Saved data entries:

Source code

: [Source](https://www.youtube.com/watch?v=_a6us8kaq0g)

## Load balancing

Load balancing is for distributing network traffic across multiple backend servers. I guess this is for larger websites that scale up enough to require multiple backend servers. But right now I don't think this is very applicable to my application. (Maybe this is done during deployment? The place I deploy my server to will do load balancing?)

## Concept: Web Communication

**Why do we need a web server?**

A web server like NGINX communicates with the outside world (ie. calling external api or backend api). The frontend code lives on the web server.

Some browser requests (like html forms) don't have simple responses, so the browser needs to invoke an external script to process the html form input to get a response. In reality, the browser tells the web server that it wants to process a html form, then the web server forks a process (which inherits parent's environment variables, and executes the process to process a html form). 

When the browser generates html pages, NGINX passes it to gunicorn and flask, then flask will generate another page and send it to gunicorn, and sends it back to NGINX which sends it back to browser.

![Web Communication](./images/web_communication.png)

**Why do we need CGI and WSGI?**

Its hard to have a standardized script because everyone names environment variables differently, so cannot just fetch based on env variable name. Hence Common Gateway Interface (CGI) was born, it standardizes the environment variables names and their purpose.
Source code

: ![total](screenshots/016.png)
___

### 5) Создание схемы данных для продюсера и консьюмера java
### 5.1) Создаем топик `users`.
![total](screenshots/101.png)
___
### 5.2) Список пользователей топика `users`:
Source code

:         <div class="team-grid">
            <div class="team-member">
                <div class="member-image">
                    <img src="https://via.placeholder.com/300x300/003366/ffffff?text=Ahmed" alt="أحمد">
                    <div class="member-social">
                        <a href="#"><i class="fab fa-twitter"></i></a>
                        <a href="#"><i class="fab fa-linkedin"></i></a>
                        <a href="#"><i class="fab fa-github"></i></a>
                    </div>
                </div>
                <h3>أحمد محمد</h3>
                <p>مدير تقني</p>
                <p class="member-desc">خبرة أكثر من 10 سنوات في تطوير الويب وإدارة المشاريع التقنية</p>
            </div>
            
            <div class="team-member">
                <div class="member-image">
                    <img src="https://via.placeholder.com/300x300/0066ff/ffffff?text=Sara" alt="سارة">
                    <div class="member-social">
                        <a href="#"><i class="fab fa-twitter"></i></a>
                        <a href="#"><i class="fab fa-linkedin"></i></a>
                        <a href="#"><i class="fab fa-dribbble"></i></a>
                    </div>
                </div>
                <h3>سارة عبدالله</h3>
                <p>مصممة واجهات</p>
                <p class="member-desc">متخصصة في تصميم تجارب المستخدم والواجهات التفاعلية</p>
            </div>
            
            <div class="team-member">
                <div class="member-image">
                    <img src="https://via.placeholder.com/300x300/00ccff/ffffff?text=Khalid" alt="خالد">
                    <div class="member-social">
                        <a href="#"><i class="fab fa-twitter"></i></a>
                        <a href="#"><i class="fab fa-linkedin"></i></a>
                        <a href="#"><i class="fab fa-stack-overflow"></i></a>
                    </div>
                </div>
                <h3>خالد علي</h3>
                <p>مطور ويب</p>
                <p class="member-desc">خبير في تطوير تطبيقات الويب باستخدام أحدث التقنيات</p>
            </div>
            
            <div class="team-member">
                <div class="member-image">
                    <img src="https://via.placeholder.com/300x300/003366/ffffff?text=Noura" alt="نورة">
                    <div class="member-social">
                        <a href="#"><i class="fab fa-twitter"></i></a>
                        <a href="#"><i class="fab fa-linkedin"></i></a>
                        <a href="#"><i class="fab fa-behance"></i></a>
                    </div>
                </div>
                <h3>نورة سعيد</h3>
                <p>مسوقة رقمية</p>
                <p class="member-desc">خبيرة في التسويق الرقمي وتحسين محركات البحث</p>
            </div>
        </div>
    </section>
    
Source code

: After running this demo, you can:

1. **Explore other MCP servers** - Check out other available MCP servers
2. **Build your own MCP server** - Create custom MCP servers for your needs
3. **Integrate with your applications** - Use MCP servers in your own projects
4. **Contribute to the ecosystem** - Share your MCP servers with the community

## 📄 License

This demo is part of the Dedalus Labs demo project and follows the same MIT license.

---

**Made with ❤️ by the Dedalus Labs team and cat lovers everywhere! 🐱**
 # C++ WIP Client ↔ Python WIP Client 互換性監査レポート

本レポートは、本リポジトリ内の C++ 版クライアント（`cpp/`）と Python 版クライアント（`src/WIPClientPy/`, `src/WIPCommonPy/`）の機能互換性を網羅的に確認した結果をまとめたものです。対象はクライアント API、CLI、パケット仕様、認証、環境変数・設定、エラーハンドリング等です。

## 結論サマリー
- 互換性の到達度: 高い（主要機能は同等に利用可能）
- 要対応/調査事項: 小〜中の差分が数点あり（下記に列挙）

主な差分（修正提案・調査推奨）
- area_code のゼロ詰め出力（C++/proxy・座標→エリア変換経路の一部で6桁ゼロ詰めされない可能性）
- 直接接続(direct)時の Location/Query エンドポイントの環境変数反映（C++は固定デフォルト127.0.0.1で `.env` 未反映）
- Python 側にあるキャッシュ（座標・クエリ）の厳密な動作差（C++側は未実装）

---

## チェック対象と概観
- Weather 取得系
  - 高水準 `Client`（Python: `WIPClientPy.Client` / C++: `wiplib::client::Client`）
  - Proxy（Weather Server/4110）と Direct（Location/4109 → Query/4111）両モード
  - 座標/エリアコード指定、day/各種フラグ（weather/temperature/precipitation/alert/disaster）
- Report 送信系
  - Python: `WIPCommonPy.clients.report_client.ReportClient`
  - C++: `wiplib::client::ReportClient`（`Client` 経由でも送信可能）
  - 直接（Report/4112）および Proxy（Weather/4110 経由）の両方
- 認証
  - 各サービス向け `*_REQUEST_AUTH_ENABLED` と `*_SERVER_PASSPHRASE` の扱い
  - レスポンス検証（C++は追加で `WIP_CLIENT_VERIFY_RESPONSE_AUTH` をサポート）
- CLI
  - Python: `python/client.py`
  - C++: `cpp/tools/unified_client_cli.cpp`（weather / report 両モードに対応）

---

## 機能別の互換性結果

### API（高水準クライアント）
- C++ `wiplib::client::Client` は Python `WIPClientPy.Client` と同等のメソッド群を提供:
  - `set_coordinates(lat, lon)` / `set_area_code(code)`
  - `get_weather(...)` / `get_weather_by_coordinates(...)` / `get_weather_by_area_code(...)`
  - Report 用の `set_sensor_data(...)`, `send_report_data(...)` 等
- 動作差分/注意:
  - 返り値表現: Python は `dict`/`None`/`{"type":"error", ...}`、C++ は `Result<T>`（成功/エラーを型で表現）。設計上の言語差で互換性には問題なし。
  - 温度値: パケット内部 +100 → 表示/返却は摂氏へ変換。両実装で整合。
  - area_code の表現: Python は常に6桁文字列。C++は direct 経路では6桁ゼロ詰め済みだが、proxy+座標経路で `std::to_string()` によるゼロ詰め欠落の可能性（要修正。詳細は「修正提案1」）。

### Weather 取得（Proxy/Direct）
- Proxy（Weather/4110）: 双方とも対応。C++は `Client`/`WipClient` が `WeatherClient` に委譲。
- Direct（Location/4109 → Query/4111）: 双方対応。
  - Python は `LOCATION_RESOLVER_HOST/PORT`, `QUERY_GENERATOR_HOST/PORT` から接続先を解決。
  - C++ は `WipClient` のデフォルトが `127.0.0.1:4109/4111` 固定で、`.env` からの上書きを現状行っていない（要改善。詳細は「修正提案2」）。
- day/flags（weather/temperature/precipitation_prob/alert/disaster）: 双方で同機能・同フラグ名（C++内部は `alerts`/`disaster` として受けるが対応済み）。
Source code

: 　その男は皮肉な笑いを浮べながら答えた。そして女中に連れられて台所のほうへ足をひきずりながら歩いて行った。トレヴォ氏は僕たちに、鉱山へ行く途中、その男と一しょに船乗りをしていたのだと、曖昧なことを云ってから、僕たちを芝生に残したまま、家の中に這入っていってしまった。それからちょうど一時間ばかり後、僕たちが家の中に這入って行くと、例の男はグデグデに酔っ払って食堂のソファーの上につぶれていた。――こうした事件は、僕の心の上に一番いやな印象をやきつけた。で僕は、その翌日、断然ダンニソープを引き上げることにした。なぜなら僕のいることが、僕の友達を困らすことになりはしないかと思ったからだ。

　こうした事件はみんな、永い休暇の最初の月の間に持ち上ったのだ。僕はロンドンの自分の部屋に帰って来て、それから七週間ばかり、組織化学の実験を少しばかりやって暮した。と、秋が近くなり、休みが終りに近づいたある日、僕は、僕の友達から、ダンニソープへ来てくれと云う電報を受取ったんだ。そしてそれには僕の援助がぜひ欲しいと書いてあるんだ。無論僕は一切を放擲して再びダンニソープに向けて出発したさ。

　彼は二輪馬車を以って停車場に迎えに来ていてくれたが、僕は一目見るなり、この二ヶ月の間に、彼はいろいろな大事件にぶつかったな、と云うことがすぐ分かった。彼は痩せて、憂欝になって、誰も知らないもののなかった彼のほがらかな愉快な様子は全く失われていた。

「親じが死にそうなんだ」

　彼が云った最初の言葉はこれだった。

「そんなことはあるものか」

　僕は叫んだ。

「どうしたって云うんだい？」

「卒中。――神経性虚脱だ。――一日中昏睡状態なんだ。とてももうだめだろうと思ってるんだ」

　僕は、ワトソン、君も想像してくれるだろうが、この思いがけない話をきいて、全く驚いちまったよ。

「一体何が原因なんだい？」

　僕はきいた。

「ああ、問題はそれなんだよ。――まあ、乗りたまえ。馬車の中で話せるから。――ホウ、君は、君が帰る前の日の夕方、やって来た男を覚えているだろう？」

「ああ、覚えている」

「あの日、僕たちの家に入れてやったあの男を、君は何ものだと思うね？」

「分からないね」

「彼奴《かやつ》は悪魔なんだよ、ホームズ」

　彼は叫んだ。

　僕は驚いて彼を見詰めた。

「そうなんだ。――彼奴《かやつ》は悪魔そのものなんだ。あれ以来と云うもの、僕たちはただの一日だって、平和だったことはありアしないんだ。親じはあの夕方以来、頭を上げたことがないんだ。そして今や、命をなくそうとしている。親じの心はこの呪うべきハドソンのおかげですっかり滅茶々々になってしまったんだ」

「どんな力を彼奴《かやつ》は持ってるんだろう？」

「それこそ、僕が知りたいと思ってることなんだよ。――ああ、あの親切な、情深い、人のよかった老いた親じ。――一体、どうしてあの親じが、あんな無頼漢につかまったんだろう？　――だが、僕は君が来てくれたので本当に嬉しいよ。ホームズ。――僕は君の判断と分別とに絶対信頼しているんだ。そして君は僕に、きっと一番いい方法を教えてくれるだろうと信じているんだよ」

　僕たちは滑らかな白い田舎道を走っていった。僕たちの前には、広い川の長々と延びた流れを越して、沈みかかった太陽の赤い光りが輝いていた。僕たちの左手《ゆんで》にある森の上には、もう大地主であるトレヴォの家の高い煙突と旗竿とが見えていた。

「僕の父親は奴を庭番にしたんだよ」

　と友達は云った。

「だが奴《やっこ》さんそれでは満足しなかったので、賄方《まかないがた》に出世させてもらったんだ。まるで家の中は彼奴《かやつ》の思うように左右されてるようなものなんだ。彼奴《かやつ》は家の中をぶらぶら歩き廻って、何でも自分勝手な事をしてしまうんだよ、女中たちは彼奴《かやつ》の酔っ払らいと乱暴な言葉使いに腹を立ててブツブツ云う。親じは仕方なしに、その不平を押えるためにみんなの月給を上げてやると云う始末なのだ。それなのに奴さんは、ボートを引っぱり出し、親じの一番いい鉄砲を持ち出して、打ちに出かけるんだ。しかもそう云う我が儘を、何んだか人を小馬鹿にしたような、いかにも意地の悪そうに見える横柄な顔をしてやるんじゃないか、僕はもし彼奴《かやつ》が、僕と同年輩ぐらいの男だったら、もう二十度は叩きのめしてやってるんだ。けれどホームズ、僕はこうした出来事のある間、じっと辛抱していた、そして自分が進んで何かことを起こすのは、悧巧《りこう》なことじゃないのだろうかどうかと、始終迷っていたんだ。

• Work order: Edit the lines from the very first one through the line with "A web server like", changing "backend servers" to "application servers" and keeping everything else the same.

• Response area:
Source code

: [Source](https://www.youtube.com/watch?v=_a6us8kaq0g)

## Load balancing

Load balancing is for distributing network traffic across multiple application servers. I guess this is for larger websites that scale up enough to require multiple application servers. But right now I don't think this is very applicable to my application. (Maybe this is done during deployment? The place I deploy my server to will do load balancing?)

## Concept: Web Communication

**Why do we need a web server?**

A web server like NGINX communicates with the outside world (ie. calling external api or backend api). The frontend code lives on the web server.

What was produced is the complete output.